# Problem to work on
Go through the records and report each line in which the word "needs" occurs.

# Records from a data source
^^^^
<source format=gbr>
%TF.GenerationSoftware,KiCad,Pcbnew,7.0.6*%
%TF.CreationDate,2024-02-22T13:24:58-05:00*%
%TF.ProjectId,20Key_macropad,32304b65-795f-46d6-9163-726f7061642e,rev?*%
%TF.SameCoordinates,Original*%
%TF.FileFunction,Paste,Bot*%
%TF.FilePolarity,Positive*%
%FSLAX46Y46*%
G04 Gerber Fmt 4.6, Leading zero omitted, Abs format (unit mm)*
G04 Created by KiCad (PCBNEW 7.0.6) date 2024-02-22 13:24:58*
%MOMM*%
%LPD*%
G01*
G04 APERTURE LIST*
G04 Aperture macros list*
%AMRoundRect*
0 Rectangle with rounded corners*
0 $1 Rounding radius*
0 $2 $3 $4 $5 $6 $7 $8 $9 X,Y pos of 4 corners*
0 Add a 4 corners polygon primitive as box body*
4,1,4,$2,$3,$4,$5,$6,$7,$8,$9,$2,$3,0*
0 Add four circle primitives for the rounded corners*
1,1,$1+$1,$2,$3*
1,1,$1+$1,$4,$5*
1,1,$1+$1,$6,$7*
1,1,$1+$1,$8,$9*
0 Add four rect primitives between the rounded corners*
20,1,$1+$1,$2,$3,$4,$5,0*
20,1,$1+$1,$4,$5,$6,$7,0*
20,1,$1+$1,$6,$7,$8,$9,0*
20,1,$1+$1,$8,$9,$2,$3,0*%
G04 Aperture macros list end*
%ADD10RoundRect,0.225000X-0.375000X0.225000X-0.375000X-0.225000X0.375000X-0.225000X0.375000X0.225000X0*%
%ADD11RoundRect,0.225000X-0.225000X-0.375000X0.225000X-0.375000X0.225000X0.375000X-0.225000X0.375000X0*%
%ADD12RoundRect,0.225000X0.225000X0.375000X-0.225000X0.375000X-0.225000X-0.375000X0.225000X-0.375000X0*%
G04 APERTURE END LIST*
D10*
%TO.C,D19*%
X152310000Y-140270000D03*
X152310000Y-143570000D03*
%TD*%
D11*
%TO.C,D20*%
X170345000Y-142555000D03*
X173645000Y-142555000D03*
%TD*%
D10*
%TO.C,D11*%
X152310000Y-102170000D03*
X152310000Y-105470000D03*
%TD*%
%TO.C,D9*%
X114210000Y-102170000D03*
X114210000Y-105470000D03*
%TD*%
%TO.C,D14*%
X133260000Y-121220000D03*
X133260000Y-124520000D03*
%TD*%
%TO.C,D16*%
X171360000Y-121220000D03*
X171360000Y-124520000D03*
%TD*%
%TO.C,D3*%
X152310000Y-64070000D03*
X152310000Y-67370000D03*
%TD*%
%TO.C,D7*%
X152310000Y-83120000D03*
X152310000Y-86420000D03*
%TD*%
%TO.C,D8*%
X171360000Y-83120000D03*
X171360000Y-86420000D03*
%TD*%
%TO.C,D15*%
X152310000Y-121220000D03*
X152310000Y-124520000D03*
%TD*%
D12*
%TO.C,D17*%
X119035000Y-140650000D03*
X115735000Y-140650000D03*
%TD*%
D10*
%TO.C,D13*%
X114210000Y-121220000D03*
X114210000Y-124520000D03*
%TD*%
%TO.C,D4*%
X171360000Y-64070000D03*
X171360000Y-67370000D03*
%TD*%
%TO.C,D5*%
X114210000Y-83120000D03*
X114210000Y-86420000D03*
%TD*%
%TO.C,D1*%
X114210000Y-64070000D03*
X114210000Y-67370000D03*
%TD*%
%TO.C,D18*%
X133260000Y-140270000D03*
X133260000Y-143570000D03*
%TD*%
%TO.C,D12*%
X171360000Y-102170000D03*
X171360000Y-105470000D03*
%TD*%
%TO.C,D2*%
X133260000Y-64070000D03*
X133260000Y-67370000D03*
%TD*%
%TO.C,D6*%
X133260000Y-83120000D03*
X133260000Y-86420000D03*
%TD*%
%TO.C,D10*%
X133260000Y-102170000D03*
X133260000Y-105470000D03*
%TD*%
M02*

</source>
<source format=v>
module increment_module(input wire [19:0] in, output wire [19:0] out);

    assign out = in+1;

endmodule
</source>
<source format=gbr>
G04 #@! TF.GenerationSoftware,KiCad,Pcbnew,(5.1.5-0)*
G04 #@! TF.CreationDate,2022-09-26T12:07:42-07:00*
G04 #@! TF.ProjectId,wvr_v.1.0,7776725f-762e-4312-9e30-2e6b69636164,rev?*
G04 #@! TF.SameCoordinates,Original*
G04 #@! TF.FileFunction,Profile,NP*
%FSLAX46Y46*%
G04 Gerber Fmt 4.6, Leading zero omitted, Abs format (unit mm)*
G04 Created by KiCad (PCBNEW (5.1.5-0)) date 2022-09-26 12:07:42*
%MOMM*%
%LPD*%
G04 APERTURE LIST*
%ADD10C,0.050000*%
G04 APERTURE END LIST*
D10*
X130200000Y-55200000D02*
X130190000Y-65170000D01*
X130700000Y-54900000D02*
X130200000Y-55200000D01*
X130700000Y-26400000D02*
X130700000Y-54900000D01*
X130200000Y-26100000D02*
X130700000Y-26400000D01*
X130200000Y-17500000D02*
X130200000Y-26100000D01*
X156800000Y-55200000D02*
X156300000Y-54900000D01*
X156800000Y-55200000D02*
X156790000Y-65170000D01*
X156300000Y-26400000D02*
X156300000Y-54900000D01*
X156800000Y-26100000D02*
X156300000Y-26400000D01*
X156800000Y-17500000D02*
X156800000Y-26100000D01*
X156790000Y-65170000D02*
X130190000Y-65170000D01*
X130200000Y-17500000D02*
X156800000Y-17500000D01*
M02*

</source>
^^^^
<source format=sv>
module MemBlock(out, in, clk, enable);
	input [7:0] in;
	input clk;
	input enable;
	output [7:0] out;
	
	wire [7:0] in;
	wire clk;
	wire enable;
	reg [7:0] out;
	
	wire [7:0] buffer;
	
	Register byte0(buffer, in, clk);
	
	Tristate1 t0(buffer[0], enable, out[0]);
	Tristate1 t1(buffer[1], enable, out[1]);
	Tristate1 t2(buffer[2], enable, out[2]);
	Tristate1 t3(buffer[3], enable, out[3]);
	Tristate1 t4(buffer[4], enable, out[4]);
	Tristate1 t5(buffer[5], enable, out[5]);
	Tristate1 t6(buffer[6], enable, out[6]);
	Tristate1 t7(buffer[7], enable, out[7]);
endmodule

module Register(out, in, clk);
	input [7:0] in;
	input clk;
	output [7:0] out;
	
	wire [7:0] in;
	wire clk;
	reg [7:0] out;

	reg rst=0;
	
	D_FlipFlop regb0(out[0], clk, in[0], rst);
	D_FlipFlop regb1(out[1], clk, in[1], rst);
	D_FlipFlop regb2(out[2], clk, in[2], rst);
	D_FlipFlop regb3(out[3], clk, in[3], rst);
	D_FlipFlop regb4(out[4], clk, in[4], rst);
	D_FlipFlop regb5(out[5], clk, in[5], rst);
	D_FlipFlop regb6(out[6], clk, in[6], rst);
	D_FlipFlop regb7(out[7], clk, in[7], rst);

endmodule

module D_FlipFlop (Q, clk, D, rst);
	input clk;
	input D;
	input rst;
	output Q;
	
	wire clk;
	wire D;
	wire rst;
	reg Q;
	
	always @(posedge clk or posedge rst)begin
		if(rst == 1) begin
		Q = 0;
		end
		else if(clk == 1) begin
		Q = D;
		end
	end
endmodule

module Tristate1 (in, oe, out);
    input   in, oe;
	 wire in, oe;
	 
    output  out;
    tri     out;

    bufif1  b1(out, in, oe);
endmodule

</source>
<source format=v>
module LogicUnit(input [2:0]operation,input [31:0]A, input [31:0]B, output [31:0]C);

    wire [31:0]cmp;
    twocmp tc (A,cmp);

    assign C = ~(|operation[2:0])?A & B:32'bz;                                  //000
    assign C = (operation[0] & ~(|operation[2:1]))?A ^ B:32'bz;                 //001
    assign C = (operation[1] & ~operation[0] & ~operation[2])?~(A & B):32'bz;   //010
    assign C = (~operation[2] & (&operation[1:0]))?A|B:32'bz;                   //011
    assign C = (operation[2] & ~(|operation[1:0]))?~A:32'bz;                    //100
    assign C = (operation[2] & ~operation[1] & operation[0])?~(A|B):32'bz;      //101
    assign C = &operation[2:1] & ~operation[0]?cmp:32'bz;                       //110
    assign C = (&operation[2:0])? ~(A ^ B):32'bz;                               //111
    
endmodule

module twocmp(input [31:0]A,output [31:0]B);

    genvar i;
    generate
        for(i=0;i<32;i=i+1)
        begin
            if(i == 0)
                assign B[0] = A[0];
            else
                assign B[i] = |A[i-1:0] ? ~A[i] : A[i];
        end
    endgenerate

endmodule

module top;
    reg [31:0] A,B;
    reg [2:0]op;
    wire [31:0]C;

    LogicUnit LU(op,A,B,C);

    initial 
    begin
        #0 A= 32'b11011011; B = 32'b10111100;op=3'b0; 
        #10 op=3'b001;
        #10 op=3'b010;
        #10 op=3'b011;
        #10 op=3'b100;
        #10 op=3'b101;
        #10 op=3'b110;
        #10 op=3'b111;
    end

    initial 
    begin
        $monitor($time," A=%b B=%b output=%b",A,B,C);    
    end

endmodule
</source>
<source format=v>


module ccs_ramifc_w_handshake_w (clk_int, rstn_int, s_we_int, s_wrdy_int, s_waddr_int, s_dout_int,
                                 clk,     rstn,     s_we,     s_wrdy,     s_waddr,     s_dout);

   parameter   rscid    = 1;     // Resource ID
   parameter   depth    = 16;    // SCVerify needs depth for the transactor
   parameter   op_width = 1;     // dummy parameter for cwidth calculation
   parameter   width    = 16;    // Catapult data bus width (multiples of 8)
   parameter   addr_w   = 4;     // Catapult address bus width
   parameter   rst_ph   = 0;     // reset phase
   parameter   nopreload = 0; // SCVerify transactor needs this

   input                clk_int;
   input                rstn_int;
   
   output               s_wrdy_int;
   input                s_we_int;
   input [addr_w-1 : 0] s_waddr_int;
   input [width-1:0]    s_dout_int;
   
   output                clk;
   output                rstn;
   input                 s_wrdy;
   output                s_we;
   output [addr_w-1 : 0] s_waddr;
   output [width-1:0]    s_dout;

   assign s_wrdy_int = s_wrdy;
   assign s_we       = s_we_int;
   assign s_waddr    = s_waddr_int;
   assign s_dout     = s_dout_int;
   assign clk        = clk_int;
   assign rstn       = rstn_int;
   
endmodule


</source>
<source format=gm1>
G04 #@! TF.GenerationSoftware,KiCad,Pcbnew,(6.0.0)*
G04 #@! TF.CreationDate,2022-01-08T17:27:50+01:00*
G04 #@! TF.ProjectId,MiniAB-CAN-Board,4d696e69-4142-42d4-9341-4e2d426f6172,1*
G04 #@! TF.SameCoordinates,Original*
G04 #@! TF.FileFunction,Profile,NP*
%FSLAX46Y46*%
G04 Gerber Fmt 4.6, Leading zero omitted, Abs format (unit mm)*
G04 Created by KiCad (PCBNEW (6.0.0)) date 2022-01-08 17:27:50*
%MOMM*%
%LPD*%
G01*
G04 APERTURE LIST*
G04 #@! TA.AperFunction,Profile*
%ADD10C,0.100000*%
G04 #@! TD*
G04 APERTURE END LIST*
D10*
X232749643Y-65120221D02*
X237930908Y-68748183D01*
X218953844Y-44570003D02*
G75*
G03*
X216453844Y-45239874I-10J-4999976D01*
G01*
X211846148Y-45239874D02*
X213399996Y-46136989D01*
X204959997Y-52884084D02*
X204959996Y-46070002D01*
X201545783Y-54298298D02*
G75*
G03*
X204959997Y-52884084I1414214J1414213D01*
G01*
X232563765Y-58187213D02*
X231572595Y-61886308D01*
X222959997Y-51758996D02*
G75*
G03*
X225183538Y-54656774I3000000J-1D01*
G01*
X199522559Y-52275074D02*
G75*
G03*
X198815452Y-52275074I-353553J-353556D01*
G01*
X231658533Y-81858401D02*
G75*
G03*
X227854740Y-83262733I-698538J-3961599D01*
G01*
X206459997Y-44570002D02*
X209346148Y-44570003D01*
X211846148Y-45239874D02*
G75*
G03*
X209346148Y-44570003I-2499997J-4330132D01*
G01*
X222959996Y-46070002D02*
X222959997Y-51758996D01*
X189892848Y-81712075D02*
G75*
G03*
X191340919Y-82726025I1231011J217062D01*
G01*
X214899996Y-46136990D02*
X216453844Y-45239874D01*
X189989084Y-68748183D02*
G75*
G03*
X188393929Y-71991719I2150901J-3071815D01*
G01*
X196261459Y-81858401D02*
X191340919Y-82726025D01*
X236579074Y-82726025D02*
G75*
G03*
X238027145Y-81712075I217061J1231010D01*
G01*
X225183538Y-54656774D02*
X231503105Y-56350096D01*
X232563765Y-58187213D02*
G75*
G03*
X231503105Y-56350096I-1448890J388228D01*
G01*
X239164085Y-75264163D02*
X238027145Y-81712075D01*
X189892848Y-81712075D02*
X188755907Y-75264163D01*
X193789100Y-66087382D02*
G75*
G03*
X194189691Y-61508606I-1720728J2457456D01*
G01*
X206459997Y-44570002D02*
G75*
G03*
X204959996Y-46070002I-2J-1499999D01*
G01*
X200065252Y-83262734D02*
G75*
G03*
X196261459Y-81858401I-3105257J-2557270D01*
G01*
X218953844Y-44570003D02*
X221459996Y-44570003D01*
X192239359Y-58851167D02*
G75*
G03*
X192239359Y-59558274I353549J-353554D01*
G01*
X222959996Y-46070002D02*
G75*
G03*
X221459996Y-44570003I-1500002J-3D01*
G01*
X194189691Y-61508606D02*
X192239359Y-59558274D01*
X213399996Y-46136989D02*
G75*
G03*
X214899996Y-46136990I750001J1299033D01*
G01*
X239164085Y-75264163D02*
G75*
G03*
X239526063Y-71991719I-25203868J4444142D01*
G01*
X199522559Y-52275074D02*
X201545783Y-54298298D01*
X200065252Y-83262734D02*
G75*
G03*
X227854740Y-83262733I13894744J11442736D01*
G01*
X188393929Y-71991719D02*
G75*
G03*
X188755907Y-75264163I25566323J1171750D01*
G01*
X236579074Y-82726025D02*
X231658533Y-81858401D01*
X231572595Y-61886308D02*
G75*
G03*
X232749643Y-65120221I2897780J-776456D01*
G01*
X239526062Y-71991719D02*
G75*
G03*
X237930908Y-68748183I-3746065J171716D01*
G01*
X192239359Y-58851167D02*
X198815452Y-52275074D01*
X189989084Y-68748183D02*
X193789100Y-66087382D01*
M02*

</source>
^^^^
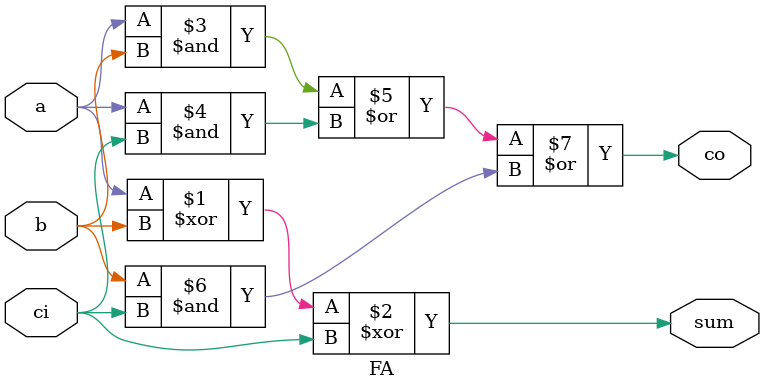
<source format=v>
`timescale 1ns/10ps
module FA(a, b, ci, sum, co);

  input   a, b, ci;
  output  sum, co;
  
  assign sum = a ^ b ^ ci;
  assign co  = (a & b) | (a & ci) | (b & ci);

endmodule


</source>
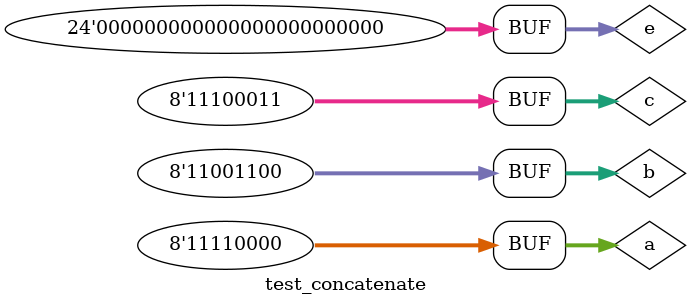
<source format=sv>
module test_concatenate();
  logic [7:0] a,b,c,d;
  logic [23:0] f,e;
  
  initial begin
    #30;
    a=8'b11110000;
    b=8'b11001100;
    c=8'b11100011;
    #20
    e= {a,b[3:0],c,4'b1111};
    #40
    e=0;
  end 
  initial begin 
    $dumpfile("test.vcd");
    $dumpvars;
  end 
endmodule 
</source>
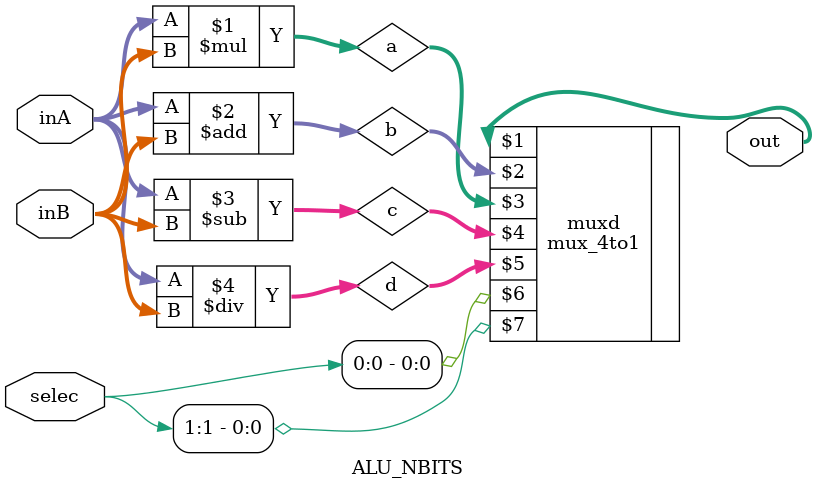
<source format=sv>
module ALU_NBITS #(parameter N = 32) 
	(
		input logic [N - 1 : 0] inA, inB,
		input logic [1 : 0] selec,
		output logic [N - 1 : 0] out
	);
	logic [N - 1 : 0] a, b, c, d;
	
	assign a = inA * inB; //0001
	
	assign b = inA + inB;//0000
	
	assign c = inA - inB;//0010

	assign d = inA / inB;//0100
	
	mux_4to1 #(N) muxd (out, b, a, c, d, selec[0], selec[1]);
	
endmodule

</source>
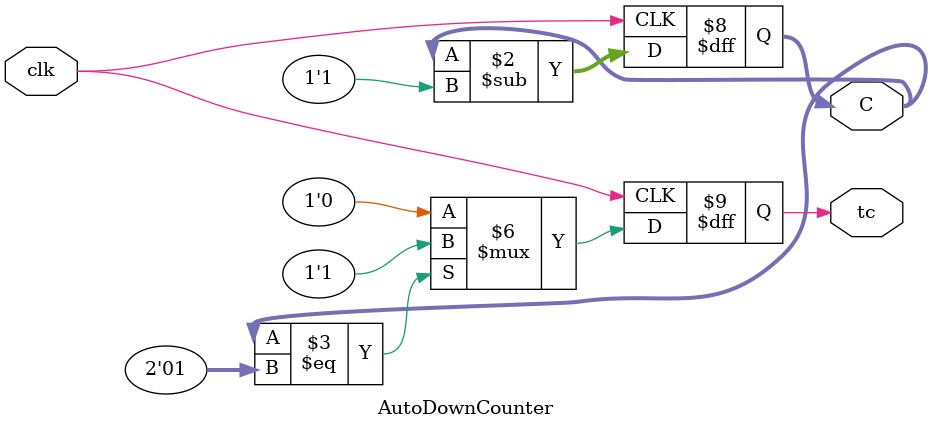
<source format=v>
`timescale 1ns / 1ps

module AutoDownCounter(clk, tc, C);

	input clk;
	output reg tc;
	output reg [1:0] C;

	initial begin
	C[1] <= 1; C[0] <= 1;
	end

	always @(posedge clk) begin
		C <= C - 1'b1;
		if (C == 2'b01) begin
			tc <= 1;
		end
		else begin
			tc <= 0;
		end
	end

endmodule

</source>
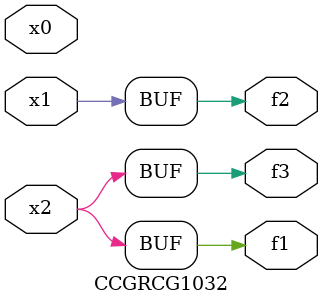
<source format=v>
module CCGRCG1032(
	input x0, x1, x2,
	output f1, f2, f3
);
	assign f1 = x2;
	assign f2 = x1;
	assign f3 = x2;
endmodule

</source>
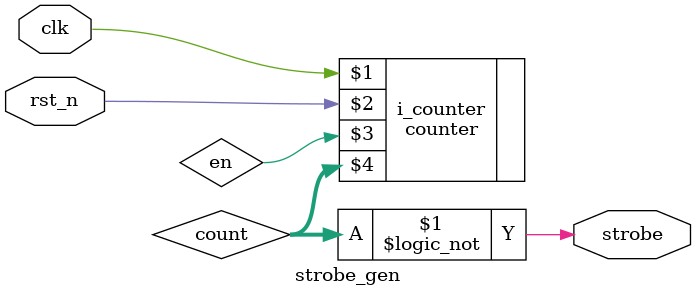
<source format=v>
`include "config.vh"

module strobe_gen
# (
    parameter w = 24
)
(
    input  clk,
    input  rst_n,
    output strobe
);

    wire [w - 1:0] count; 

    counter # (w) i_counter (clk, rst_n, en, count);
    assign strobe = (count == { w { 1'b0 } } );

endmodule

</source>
^^^^
# Response for this exercise
   parameter   depth    = 16;    // SCVerify needs depth for the transactor
   parameter   nopreload = 0; // SCVerify transactor needs this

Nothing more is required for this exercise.